4. Give the prompts what they ask for. Note that the password will be truncated (AKA shortened) to 8 characters so if you put in 123456789 VNC will shorten it to 12345678 so make sure you know how your password will be changed, or just do what I did and pick an 8 character password. If you mess up and forget or fat finger your password just do

sudo rm ~/.vnc/passwd

and redo step 4.

Using a VNC Client

This will come latter, IMO it doesn’t make since to put this right here, it’s better to test at the end.

Running VNC Server at Startup

I could not make VNC server startup the way I wanted to by following Simon … I couldn’t get it to start at all mostly. Unlike Simon’s and other tutorials this will allow you to connect to the user session that starts at boot not an alternate session that would intern run another cgminer instance and whatever else might be in “/etc/xdg/lxsession/LXDE/autostart”.


sudo vim /etc/rc.local

2. Find the line that is

su -l USERNAME -c startx

and comment it out with a “#” so it looks something like this

#su -l USERNAME -c startx

replace USERNAME with a valid username on your box.

3. Add a new line

su - USERNAME -c "/usr/bin/vncserver :1 -geometry 800x600 -depth 16 -pixelformat rgb565 > /tmp/vncserver.log 2>&1 &"

replace USERNAME with a valid username on your box. Mine looks like this

su - bartimaeus -c "/usr/bin/vncserver :1 -geometry 1280x768 -depth 16 -pixelfomat rgb565 > /tmp/vncserver.log 2>&1 &"

4. Write quit that bad boy and reboot to test.

Using a VNC Client (in the right place this time)

1. Open up your favorite VNC client, I like RealVNC’s VNC Viewer, and put in the hostname or IP of you Pi followed by a :1 in the VNC Server or host or whatever spot, mine looks like this



and click connect or go or open or whatever.

2. You might be prompted about the connection being unencrypted just click whatever is equivalent to the don’t bug me again box and click continue or ok or yes or whatever.

3. Enter the password you set up, remember its 8 characters long MAX.

4. If you followed everything right, and I wrote everything right, you should see the desktop with a terminal running cgminer.

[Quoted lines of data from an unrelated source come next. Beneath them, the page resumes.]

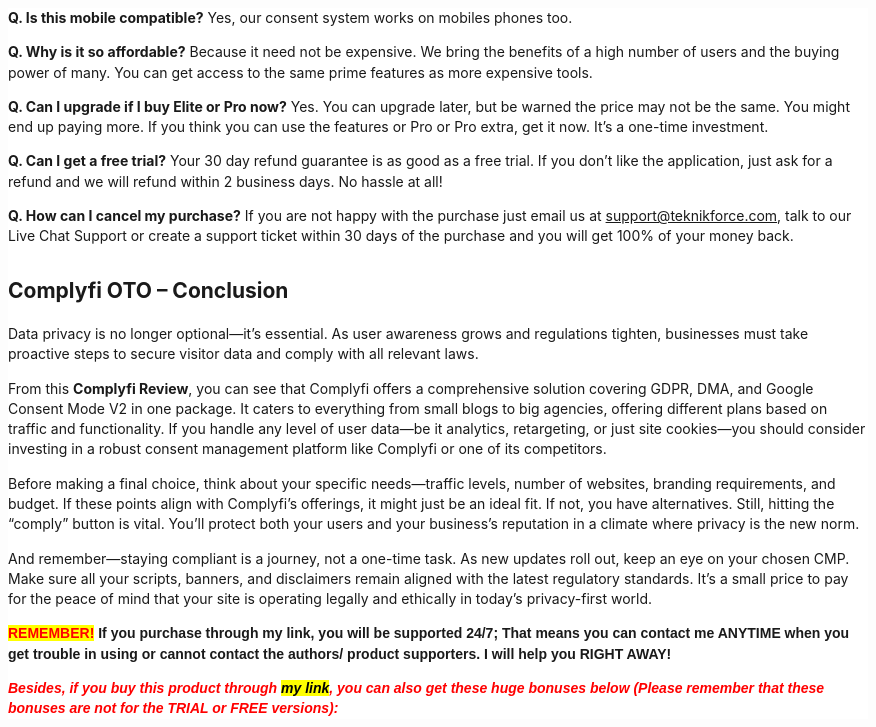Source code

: <strong>Q. Is this mobile compatible?</strong>
Yes, our consent system works on mobiles phones too.

<strong>Q. Why is it so affordable?</strong>
Because it need not be expensive. We bring the benefits of a high number of users and the buying power of many. You can get access to the same prime features as more expensive tools.

<strong>Q. Can I upgrade if I buy Elite or Pro now?</strong>
Yes. You can upgrade later, but be warned the price may not be the same. You might end up paying more. If you think you can use the features or Pro or Pro extra, get it now. It’s a one-time investment.

<strong>Q. Can I get a free trial?</strong>
Your 30 day refund guarantee is as good as a free trial. If you don’t like the application, just ask for a refund and we will refund within 2 business days. No hassle at all!

<strong>Q. How can I cancel my purchase?</strong>
If you are not happy with the purchase just email us at support@teknikforce.com, talk to our Live Chat Support or create a support ticket within 30 days of the purchase and you will get 100% of your money back.
<h2 class="wp-block-heading"><span id="complyfi-oto-conclusion"><strong>Complyfi OTO – Conclusion</strong></span></h2>
Data privacy is no longer optional—it’s essential. As user awareness grows and regulations tighten, businesses must take proactive steps to secure visitor data and comply with all relevant laws.

From this <strong>Complyfi Review</strong>, you can see that Complyfi offers a comprehensive solution covering GDPR, DMA, and Google Consent Mode V2 in one package. It caters to everything from small blogs to big agencies, offering different plans based on traffic and functionality. If you handle any level of user data—be it analytics, retargeting, or just site cookies—you should consider investing in a robust consent management platform like Complyfi or one of its competitors.

Before making a final choice, think about your specific needs—traffic levels, number of websites, branding requirements, and budget. If these points align with Complyfi’s offerings, it might just be an ideal fit. If not, you have alternatives. Still, hitting the “comply” button is vital. You’ll protect both your users and your business’s reputation in a climate where privacy is the new norm.

And remember—staying compliant is a journey, not a one-time task. As new updates roll out, keep an eye on your chosen CMP. Make sure all your scripts, banners, and disclaimers remain aligned with the latest regulatory standards. It’s a small price to pay for the peace of mind that your site is operating legally and ethically in today’s privacy-first world.
<div id="le_body_row_8_col_1_el_4" class="element-container cf" data-style="">
<div class="element">
<div class="op-text-block">

<span style="font-family: helvetica, arial, sans-serif;"><strong><mark><span style="color: #ff0000;">REMEMBER!</span></mark> If you purchase through my link, you will be supported 24/7; That means you can contact me ANYTIME when you get trouble in using or cannot contact the authors/ product supporters. I will help you RIGHT AWAY!</strong></span>

<span style="font-family: helvetica, arial, sans-serif; color: #ff0000;"><em><strong>Besides, if you buy this product through <span style="color: #000000;"><mark>my link</mark></span>, you can also get these huge bonuses below (Please remember that these bonuses are not for the TRIAL or FREE versions):</strong></em></span>

</div>
</div>
</div>
<div id="le_body_row_8_col_1_el_4" class="element-container cf" data-style="">
<div class="element">
<div class="op-text-block">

You should check top to make sure there is only one instance of cgminer running otherwise you just started a new user session and launched a new cgminer instance which won’t do you much good because they will argue over resources and do less work each.

Now that it all works you should follow good industry standard practices and make a backup of you SD card in the event you mess something up in the future or you have hardware issues or you want to make another one of these. At the very lease you should save a copy of this write up someplace local on your system in the even I take it down or something, not that I plan to but again you never know … isn’t that right Perry?



After having the thing run for over a year I was only successful in generating enough Bitcoins for about $40.00. I have since taken it offline.


After several months of not caring about Bitcoins, the mostly death of my phone, made me go look at my Bitcoin wallet. I was surprised to see that the value of Bitcoins had dramatically gone up so that what was once worth only $40.00 was now worth nearly $300.00. So I turned the JalapinoPi back on. Well I had to redo it so that it was working alongside my Weather Underground reporting. With that I ran back through all of this and verified / updated where necessary.